*Consignes de l'exercice:*
**1)** D'après l'extrait, quelle fonction Mgr Jean-Louis Bruguès occupe-t-il ?
**2)** Relevez tous les pays ou groupes de pays nommés dans l'extrait.
**3)** Résumez l'extrait en deux phrases.
═══ Extrait choisi
Samaritains de l’espérance pour une Europe humaine et chrétienne


Mgr Jean-Louis Bruguès
secrétaire de la Congrégation pour l’éducation catholique

 

Il me revient de prononcer la première conférence formelle de ce Congrès européen des Vocations. Je confierai d’abord que je trouve magnifique le titre retenu : Samaritains de l’Espérance pour une Europe humaine et chrétienne… Magnifique et impressionnant ! Mon embarras tient à plusieurs raisons dont deux l’emportent sur les autres. D’abord, savons-nous vraiment ce qu’est l’Europe et vers où elle se dirige ? La question des sources chrétiennes, agitée au cours de ces dernières années, est fort significative, car elle conduit tout droit à la question de l’identité, qui est à l’évidence une question centrale, mais que l’on feint d’ignorer. Ou bien l’Europe est, en effet, un grand marché ayant vocation à s’ouvrir le plus largement possible à des pays qui n’appartiennent pas au continent géographique : demain, la Turquie, après-demain, les pays du Maghreb. C’est la conception dite anglo-saxonne, car soutenue par la Grande-Bretagne et les États-Unis. Ou bien l’Europe est un concert de nations qu’unissent la géographie, bien sûr, mais tout autant une histoire et une civilisation communes, dans lesquelles le christianisme a joué un rôle de premier plan. Récuser les origines chrétiennes revient, en fait, à adopter la première vision : un simple marché. Ne nous étonnons pas si les peuples et les jeunes générations surtout ne manifestent guère d’enthousiasme pour soutenir un projet politique si court.

Le titre retenu pour ce congrès international contient un second mot également impressionnant : espérance. La dernière encyclique de notre pape Benoît XVI, Spe salvi, explique avec le sens pédagogique que nous lui connaissons, que l’espérance est devenue le point aveugle des sociétés sécularisées. À partir du moment où la perspective d’un au-delà de l’existence physique se trouve exclue, même au titre d’une simple hypothèse, des choix collectifs aussi bien que des choix personnels, la mort devient le scandale par excellence dont il convient de repousser l’échéance au-delà même du raisonnable : nous le voyons bien avec les débats relatifs à l’euthanasie. Dès lors, la tâche du croyant au Christ ressuscité, et donc vainqueur de la mort, se trouve aisément tracée : il est une vie supérieure qui donne à toute vie humaine sens et saveur, une vie qui nous introduit à l’éternité même de Dieu et appelée précisément vie éternelle. Voilà ce que nous sommes en réalité : des pèlerins d’éternité.
══════
═══ Entrées du corpus
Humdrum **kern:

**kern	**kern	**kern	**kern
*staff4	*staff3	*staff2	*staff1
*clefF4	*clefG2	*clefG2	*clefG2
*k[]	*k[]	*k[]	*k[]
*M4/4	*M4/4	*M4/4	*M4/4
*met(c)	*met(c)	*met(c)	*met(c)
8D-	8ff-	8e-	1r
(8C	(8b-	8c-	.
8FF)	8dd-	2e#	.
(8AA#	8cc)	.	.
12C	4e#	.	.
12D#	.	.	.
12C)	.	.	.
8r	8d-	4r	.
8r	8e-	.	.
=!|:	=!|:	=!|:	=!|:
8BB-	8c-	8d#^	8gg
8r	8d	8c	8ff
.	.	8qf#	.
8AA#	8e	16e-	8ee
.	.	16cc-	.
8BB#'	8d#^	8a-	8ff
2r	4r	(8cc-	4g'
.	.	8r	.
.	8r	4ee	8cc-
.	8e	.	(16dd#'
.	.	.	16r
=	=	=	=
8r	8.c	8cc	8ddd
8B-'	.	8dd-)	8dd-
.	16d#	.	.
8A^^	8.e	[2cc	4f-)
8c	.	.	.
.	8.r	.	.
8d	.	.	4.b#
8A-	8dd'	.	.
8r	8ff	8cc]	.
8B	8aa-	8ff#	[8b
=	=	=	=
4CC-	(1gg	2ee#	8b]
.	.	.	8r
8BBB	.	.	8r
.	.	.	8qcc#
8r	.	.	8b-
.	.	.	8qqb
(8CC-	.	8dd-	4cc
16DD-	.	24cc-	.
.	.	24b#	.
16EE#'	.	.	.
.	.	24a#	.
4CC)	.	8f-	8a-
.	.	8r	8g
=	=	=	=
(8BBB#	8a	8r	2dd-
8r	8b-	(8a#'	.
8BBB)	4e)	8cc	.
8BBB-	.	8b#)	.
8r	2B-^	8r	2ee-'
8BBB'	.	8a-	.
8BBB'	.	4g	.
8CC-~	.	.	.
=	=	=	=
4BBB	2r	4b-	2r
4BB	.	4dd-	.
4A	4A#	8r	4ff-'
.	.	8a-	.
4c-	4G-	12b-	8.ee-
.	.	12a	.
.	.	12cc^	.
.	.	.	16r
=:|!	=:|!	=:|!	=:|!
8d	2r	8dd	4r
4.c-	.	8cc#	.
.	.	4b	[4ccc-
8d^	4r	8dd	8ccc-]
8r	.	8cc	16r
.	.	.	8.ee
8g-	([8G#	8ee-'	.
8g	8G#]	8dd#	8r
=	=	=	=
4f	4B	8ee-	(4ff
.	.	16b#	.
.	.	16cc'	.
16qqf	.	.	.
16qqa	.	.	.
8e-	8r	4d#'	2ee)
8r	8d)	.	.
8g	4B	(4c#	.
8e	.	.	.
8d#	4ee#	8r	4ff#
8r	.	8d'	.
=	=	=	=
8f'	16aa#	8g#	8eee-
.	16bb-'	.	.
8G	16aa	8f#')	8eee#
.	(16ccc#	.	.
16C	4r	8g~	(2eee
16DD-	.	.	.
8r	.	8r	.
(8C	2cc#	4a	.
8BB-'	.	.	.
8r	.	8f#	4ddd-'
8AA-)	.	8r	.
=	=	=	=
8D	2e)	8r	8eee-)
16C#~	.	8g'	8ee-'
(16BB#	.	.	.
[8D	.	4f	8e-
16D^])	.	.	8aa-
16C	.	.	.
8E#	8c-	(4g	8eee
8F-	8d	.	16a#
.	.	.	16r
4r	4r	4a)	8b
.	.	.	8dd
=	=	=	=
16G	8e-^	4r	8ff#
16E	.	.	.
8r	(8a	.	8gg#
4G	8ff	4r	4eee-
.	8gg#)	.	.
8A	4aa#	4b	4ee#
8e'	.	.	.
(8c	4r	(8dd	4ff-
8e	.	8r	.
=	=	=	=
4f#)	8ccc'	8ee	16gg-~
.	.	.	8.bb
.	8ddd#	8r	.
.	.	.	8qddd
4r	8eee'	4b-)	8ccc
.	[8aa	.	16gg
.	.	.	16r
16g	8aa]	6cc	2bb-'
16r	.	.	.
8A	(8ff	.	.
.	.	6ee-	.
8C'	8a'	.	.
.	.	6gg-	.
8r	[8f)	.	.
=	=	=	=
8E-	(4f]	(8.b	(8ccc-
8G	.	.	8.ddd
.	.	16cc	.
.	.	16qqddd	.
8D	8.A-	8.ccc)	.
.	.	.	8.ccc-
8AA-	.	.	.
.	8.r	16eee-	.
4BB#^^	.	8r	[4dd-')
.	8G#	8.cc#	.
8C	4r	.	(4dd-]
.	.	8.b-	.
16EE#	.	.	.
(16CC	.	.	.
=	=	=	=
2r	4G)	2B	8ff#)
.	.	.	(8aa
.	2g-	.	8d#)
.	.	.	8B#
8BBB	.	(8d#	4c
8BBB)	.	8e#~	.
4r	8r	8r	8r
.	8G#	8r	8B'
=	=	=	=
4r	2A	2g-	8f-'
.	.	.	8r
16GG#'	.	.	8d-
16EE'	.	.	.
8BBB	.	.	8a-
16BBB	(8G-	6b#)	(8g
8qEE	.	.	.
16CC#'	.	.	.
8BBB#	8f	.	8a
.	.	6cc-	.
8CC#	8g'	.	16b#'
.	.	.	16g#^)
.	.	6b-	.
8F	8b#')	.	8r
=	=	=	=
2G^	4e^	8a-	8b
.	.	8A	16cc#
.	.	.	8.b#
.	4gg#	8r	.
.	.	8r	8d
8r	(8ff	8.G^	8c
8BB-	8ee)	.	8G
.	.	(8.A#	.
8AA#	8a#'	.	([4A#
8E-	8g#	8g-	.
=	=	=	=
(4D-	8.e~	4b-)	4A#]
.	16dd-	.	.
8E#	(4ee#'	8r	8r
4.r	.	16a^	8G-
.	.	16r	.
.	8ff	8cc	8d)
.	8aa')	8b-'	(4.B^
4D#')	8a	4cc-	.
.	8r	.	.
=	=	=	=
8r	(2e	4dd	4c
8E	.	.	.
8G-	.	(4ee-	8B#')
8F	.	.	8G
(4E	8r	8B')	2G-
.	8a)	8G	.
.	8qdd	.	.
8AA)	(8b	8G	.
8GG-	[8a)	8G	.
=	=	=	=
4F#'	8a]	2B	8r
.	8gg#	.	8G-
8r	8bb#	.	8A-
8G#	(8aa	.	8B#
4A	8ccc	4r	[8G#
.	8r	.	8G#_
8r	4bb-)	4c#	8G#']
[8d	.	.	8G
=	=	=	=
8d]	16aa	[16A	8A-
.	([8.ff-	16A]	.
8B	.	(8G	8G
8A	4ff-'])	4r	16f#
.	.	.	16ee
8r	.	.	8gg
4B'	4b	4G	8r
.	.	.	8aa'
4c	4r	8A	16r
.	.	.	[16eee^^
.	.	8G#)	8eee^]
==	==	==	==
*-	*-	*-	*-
══════
*Corrigé des exercices:*
**1)** Il est secrétaire de la Congrégation pour l'éducation catholique.

**2)** La Turquie, les pays du Maghreb, la Grande-Bretagne et les États-Unis.

**3)** L'auteur s'interroge sur l'identité de l'Europe : soit un grand marché ouvert, selon la conception dite anglo-saxonne, soit un concert de nations unies par une histoire et une civilisation communes où le christianisme a joué un rôle de premier plan. Il juge que récuser les origines chrétiennes revient à choisir la première vision, puis, en s'appuyant sur l'encyclique Spe salvi de Benoît XVI, il présente l'espérance comme le point aveugle des sociétés sécularisées et affirme que le croyant est appelé à témoigner d'une vie éternelle qui fait de nous des pèlerins d'éternité.